As the effects of the U.S. opioid epidemic continue to gain public attention – recently spurring a declaration of a state of emergency – physicians are looking for new methods to treat chronic pain responsibly without adding to the current number of opioid-related deaths.
Use of opioid therapy for pain conditions such as osteoarthritis, fibromyalgia, and migraine – once a common treatment approach – has been shown to be a dangerous breeding ground for opioid substance use disorders, and physicians would do well to re-evaluate their treatment methods, according to Edwin Salsitz, MD , assistant clinical professor at Mount Sinai Beth Israel Hospital, New York.
“Each prescriber is going to have to review this, digest it, reflect on it, and decide what they are going to do,” said Dr. Salsitz in an interview. “Base it on the Centers for Disease Control and Prevention’s guideline as a good starting point, and then individualize it for yourself and your patients.”
One of the major steps toward lowering the rate of opioid addiction through prescription is avoiding opioids as a treatment for acute pain.
“The first recommendation [of the CDC guideline] is nonpharmaceutical therapy, including physical therapy, massage therapy, acupuncture, and cognitive-behavioral therapy – and there’s a whole lot of evidence for these types of therapy,” said Dr.
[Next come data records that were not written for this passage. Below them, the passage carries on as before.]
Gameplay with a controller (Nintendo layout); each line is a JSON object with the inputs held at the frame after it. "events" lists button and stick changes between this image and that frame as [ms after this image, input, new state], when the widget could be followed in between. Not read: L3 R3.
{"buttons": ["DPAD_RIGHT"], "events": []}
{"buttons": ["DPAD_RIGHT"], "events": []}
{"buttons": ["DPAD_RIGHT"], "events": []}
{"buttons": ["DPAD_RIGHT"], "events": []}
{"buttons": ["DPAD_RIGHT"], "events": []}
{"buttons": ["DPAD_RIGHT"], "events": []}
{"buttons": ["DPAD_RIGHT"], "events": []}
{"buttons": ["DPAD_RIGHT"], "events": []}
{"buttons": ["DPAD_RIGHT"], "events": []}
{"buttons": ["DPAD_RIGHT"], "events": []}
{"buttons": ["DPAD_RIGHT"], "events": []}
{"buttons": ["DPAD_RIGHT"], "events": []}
Salsitz. “The second option is that if you’re going to use medications, use those that aren’t opioids, like Tylenol, Motrin, and antidepressants.”
If opioids are necessary, said Dr. Salsitz, immediate-release opioids in limited prescriptions are a good way to lower the risk of addiction.
“The extended-release opioids have many more milligrams than the immediate-release opioids,” according to Dr. Salsitz. “For example, in New York state, we have a law now that says for acute pain, you cannot prescribe for more than a 7-day amount.”
That 7-day limit helps keep excess opioids out of households, he noted, making it harder for patients to share their medication with friends and family, which has proven to be the most common source for opioids during the onset of substance use disorders. In the first 12 months of use, friends and family members accounted for 55% of reported sources of opioids, according to the U.S. 2010 National Survey on Drug Use and Health .
Providers may also want to consider screening pain patients for psychological disorders, Dr. Salsitz said, as many psychological conditions are associated with a high risk of developing a substance use disorder. Patients with major depression, dysthymia, or panic disorder were 3.43, 6.51, and 5.37 times more likely, respectively, than those without to initiate a prescription for and regularly use opioids, according to a study cited by Dr. Salsitz ( Arch Intern Med. 2006 Oct 23;166:2087-93 ).
One of the largest barriers preventing providers from implementing these methods, however, is a lack of resources, particularly in rural areas with increasing rates of opioid substance use disorders and limited provider options.
While these limitations do pose a problem, physicians should not feel they can’t provide proper care, according to Dr. Salsitz. “I think that each individual provider, wherever they are located, can do a reasonable job.”